==== Source material ====

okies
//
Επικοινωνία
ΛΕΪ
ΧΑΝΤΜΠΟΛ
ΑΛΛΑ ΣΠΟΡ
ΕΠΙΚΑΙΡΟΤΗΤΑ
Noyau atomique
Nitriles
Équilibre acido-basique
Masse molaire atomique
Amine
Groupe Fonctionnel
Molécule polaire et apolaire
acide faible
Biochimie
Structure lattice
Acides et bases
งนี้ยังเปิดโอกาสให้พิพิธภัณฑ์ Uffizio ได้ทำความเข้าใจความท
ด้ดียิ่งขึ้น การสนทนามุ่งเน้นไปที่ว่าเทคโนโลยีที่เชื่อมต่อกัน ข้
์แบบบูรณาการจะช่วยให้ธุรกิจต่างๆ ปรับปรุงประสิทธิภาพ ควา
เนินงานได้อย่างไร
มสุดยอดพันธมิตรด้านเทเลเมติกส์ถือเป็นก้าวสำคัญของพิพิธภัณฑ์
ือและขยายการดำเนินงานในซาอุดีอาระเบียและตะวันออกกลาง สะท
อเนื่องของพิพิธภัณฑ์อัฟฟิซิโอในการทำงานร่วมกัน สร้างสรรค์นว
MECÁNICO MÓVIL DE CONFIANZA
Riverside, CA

====

State how many lines of the data include the word "atomique", with nothing else.

**Expected output:**
2